Records from a data collection:
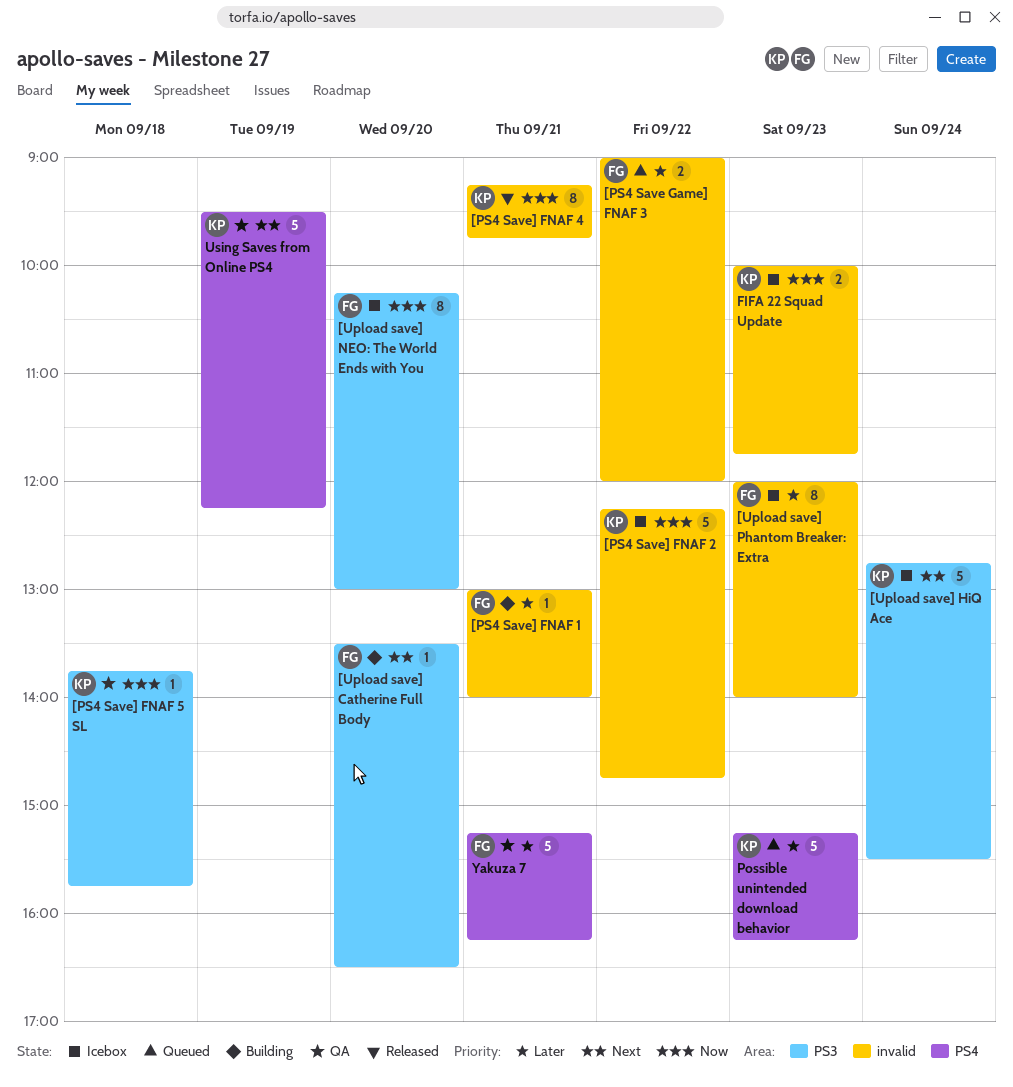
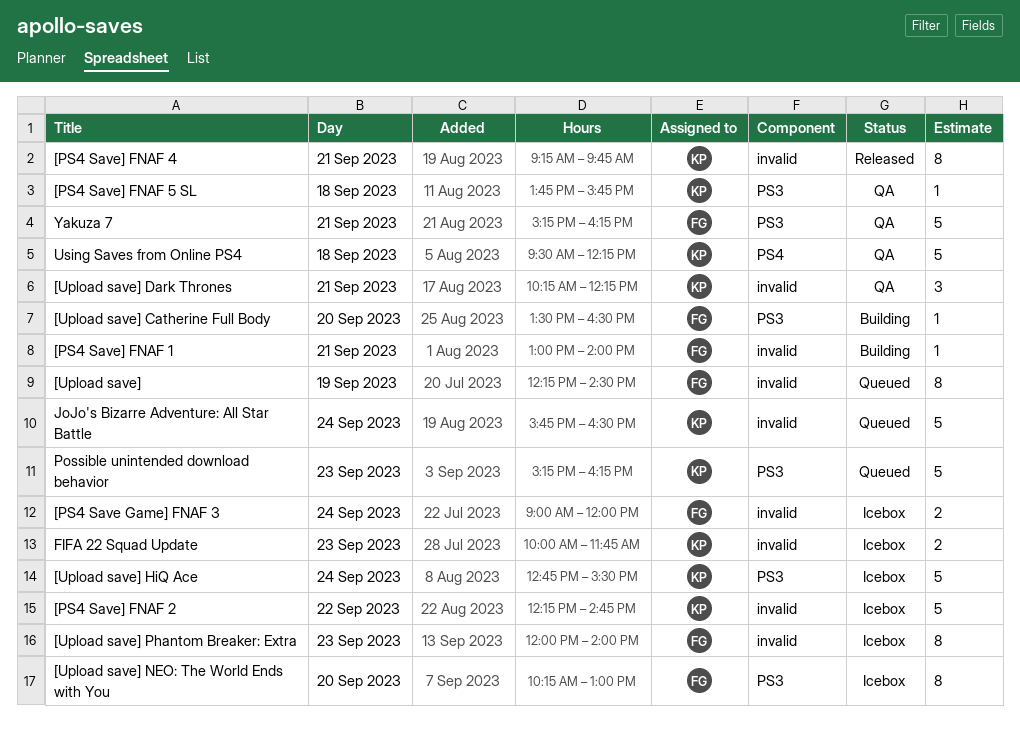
[PS4 Save Game] FNAF 3, status: Queued -> Icebox
[PS4 Save Game] FNAF 3, day: Sep 22 -> Sep 24
[Upload save]: none -> present
[Upload save] Dark Thrones: none -> present
JoJo's Bizarre Adventure: All Star Battle: none -> present
Possible unintended download behavior, label: PS4 -> PS3
Using Saves from Online PS4, day: Sep 19 -> Sep 18
Yakuza 7, label: PS4 -> PS3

Aim of the exercise: Exclude the images and copy every record above exactly.

Task output:
[PS4 Save Game] FNAF 3, status: Queued -> Icebox
[PS4 Save Game] FNAF 3, day: Sep 22 -> Sep 24
[Upload save]: none -> present
[Upload save] Dark Thrones: none -> present
JoJo's Bizarre Adventure: All Star Battle: none -> present
Possible unintended download behavior, label: PS4 -> PS3
Using Saves from Online PS4, day: Sep 19 -> Sep 18
Yakuza 7, label: PS4 -> PS3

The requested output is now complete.